- Exercise aim -
Scan the entries below and return each line that contains "гарда".

- Data for analysis -

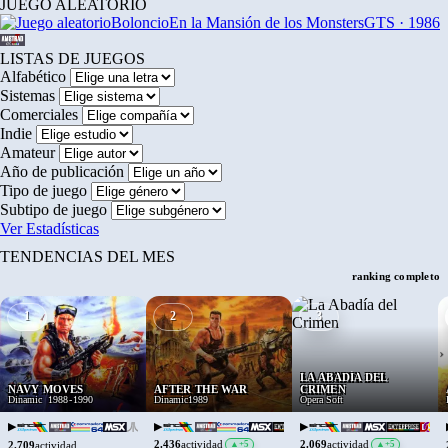
JUEGO ALEATORIO
Boloncio
En la Mansión de los Monsters
GTS · 1986
LISTAS DE JUEGOS
Alfabético
Sistemas
Comerciales
Indie
Amateur
Año de publicación
Tipo de juego
Subtipo de juego
Ver Estadísticas
TENDENCIAS DEL MES
ranking completo
1
2
3
›
LA ABADÍA DEL
NAVY MOVES
AFTER THE WAR
CRIMEN
Dinamic
1988
-
1990
Dinamic
1989
Opera Soft
▶
▶
▶
2.436
2.069
actividad
▲
+5
actividad
▲
+5
2.709
actividad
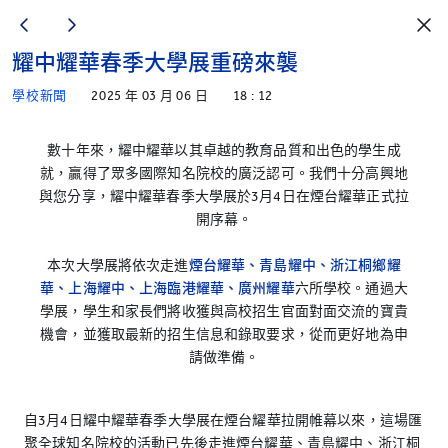
耀中耀華春季大學展重磅來襲
學校新聞
2025 年 03 月 06 日
18 : 12
數十年來，耀中耀華以其卓越的教育品質和出色的學生成
就，贏得了眾多國際知名院校的廣泛認可。我們十分高興地
與您分享，耀中耀華春季大學展於3月4日在煙台耀華正式拉
開序幕。
本次大學展將依次走進
煙台耀華、青島耀中、浙江桐鄉耀
華、上海耀中、上海臨港耀華、廣州耀華
六所學校。通過大
學展，學生和家長們將收獲與高校招生官面對面交流的寶貴
機會，並獲取最新的招生信息和錄取要求，從而更好地為申
請做準備。
自3月4日耀中耀華春季大學展在煙台耀華拉開帷幕以來，這場匯
聚全球知名院校的活動已先後走進煙台耀華、青島耀中、浙江桐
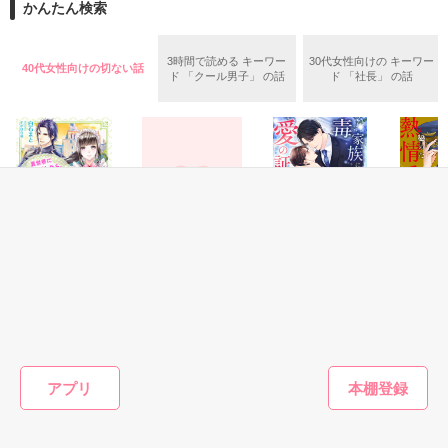
かんたん検索
文句の付け所のない王子様

世界的に活躍する一級建築士の蓮（33）

「こんなになってもまだ、

俺と離婚しようなんて思う？」

3時間で読める キーワー
30代女性向けの キーワー
40代女性向けの切ない話
作品を読む
出会って20年

ド 「クール男子」 の話
ド 「社長」 の話
ただの幼馴染でしかなかったのに

交際期間0日

策士なエリート官僚である彼に振り回される

お互いの両親に謀られ

甘い日々が、始まる。

1ヵ月前　入籍しました

フリーランスの優しい旦那様は

:+* ﾟ ゜ﾟ *+:｡.｡:+* ﾟ ゜ﾟ *+:

日々忙しい頑張り屋の奥様を

これでもかってくらいに甘やかす

彼との新婚生活は

自動車メーカー受付嬢

『極上』ではなく『極楽』！？

柳澤佳乃

ファンタジー
恋愛(純愛)
恋愛(純愛)
恋愛(純愛)
異世界にトリップ
孤高の心臓外科医
毒家族に虐げられ
裏切りパ
昔から変わらない愛情で

×

したら、黒獣王の
は、憎しみの元恋
ていましたが、極
は秘めた
誤魔化されたままじゃ

専属菓子職人にな
人を熱情で囲い込
上御曹司の最愛に
ママと息
いつまでも夫婦になれない

財務省のエリート官僚

りました
む
救われ愛の証を身
放つ【極
白石まと／著
森野じゃむ／著
中小路かほ／著
皐月なお
柳澤真紘

ごもりました
男シリー
目指せ『幼馴染脱却』！！

アプリ
今宵、旦那様に仕掛けます

もっと見る
*.:･.｡**.:･.｡**.:･.｡**.:･.｡**.:･.｡

:+* ﾟ ゜ﾟ *+:｡.｡:+* ﾟ ゜ﾟ *+:

2019.10.6　完結・公開

かんたん検索の条件を変える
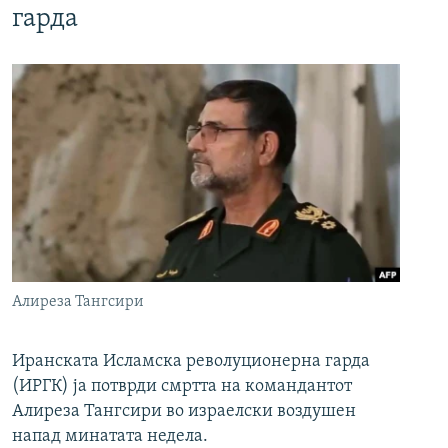
гарда
Алиреза Тангсири
Иранската Исламска револуционерна гарда
(ИРГК) ја потврди смртта на командантот
Алиреза Тангсири во израелски воздушен
напад минатата недела.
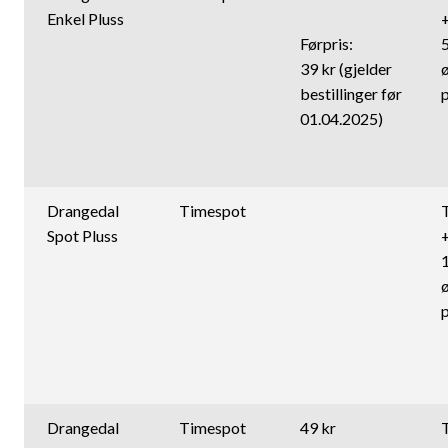
Enkel Pluss
Førpris:
5
39 kr (gjelder
bestillinger før
01.04.2025)
Drangedal
Timespot
Spot Pluss
Drangedal
Timespot
49 kr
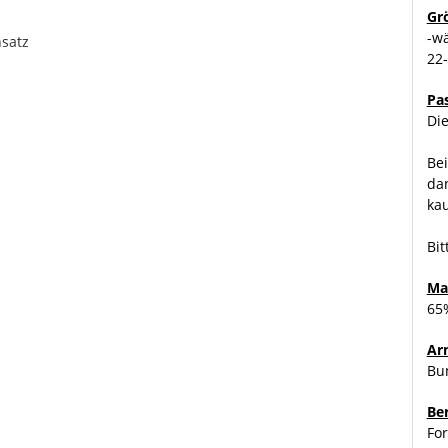
Gr
-w
nsatz
22
Pa
Die
Bei
dan
ka
dung teilweise von dem hier beschriebenen abweichen. Die
Bit
h unterschiedliche Eigenschaften der jeweiligen Artikel.
el: grau-schwarz 80% grau / 20% schwarz.
Ma
65%
Ar
Bu
Be
For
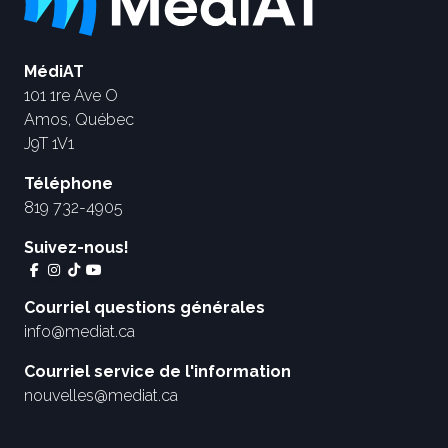
MédiAT
101 1re Ave O
Amos, Québec
J9T 1V1
Téléphone
819 732-4905
Suivez-nous!
Courriel questions générales
info@mediat.ca
Courriel service de l'information
nouvelles@mediat.ca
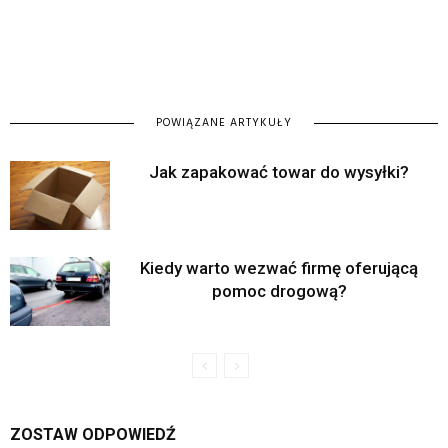
POWIĄZANE ARTYKUŁY
Jak zapakować towar do wysyłki?
Kiedy warto wezwać firmę oferującą
pomoc drogową?
ZOSTAW ODPOWIEDŹ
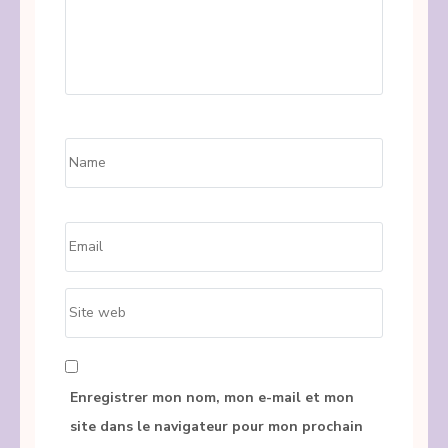
Name
*
Email
*
Site
web
Enregistrer mon nom, mon e-mail et mon
site dans le navigateur pour mon prochain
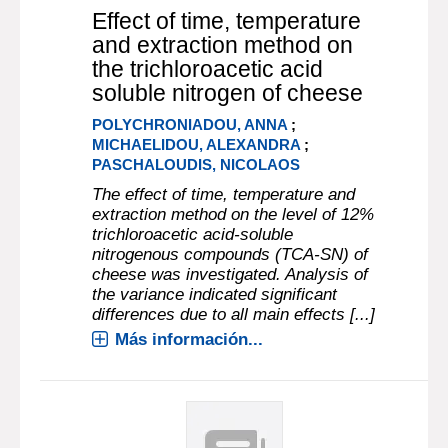
Effect of time, temperature
and extraction method on
the trichloroacetic acid
soluble nitrogen of cheese
POLYCHRONIADOU, ANNA
;
MICHAELIDOU, ALEXANDRA
;
PASCHALOUDIS, NICOLAOS
The effect of time, temperature and
extraction method on the level of 12%
trichloroacetic acid-soluble
nitrogenous compounds (TCA-SN) of
cheese was investigated. Analysis of
the variance indicated significant
differences due to all main effects [...]
Más información...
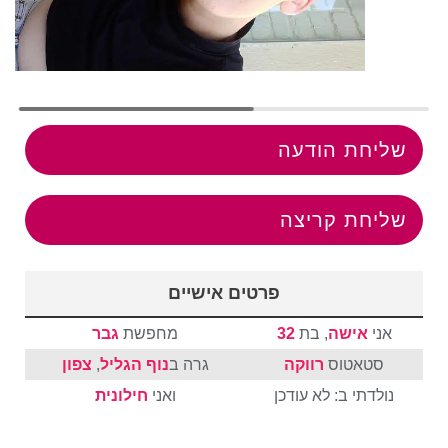
שליחת הודעה
שליחת קריצה
פרטים אישיים
אני
אישה
, בת
32
מחפשת
גבר
סטאטוס
רווקה
גרה ב
נוף הגליל
,
צפון
נולדתי ב: לא עודכן
ואני
חילונית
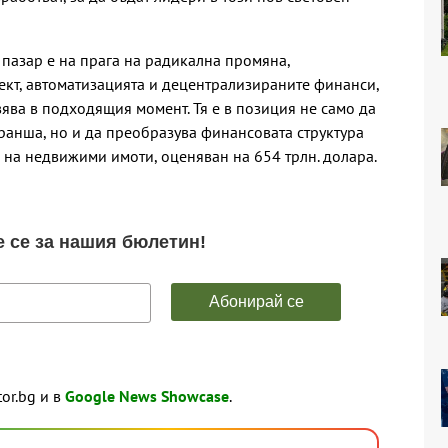
 пазар е на прага на радикална промяна,
ект, автоматизацията и децентрализираните финанси,
вява в подходящия момент. Тя е в позиция не само да
ранша, но и да преобразува финансовата структура
 на недвижими имоти, оценяван на 654 трлн. долара.
tor.bg и в
Google News Showcase
.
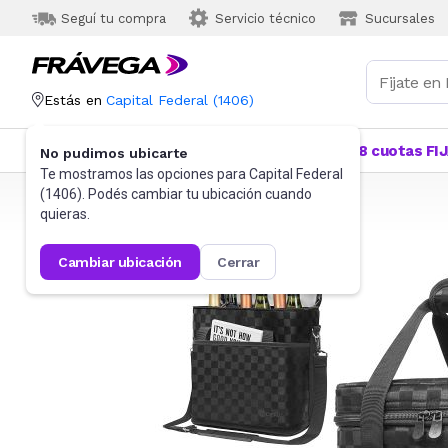
Seguí tu compra
Servicio técnico
Sucursales
Estás en
Capital Federal
(
1406
)
Categorías
Más Vendidos
Ofertas
18 cuotas FI
No pudimos ubicarte
Te mostramos las opciones para
Capital Federal
(
1406
). Podés cambiar tu ubicación cuando
Frávega
Hogar
quieras.
cambiar ubicación
cerrar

- Solution to this task -
гарда
Иранската Исламска револуционерна гарда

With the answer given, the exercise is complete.